The sexist actions of some male athletes, and the culture surrounding those behaviors, aren't limited to just misogynistic comments. 

A female former track and field athlete at the University of Nebraska at Lincoln sued the university in April, saying she was abused by a Nebraska athlete and that when she reported the domestic violence, she was harassed and discriminated against by the athletic department. A former Kent State University softball player is suing officials there after she said she was raped by a baseball player and the athletic department colluded with the accused student’s mother, who was also the woman's softball coach, to cover up the case. A number of victims at the center of the sexual assault scandal involving Baylor University football players were female athletes.

“Harvard is just another example of objectification of women by men, specifically male athletes who ironically should respect and support their female counterparts,” Nicole LaVoi, associate director of the of the Tucker Center, said. “The Harvard men's soccer team is part of a system of sport in which male privilege, and perhaps rape culture and men's athletics' role in creating and sustaining it, is brought to light. What is shocking is that these young men are assumed to be the smartest, best, well-behaved men in our most esteemed colleges. If they have acted like this, then what are all the other men doing?”

Part of the problem, the researchers said, is that while colleges and athletes discuss men’s and women’s sports as though they are part of one family, women are often not treated equally by college athletic departments.

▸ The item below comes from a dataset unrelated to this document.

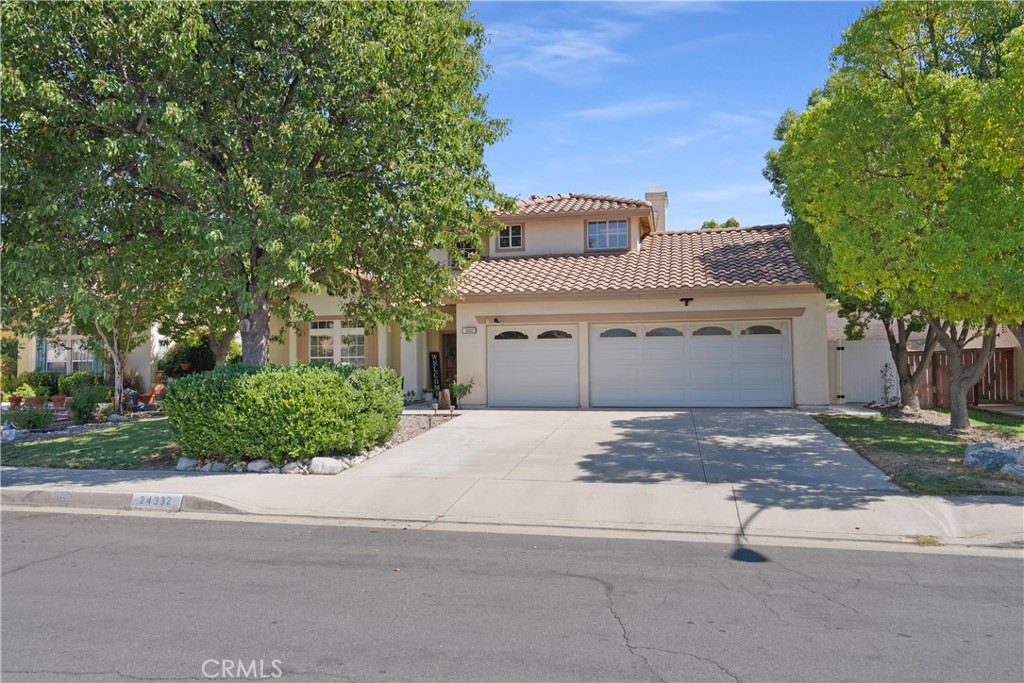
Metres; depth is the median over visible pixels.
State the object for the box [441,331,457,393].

While Title IX has helped give female athletes more opportunities, with the number of female college athletes soaring 500 percent since 1972, college sports have still not achieved equity. According to the National Collegiate Athletic Association, women receive 44 percent of athletic participation opportunities. Female athletes at Football Bowl Subdivision institutions, on average, receive about 28 percent of the total money spent on athletics and 42 percent of athletic scholarship funds. Female athletes receive 31 percent of an average FBS institution’s recruiting dollars.

At the same time, women account for more than half the students at NCAA institutions.

In the last four decades, the percentage of women’s teams being coached by women has fallen from 90 percent to 40. Sixty percent of women's teams are now coached by men. About 3 percent of men's teams are coached by women. The decline in women's share of coaching jobs has slowed in recent years, though not reversed. From 1996 to 2013, according to the NCAA, the number of women coaching women's teams dropped from 43 percent to 40. In the same time period, the proportion of female assistant coaches in Division I women’s basketball fell from 79 percent to 65. About 7 percent of athletic directors are women.

Newhall said the lack of respect for female athletes and coaches extends beyond team and career opportunities, pointing at the way female athletes, such as renowned swimmer and nine-time world champion Katie Ledecky, were treated during this summer’s Olympic games.

“You see it with how much media coverage men’s sports get,” Newhall said. “We saw it all summer with Katie Ledecky. She was called the ‘female Michael Phelps.’ You can be this good, but you’re still going to get compared to men, and that comparison is itself a sign of inferiority. There seems be an underlying assumption of inferiority, and that’s what was revealed in this incident at Harvard.”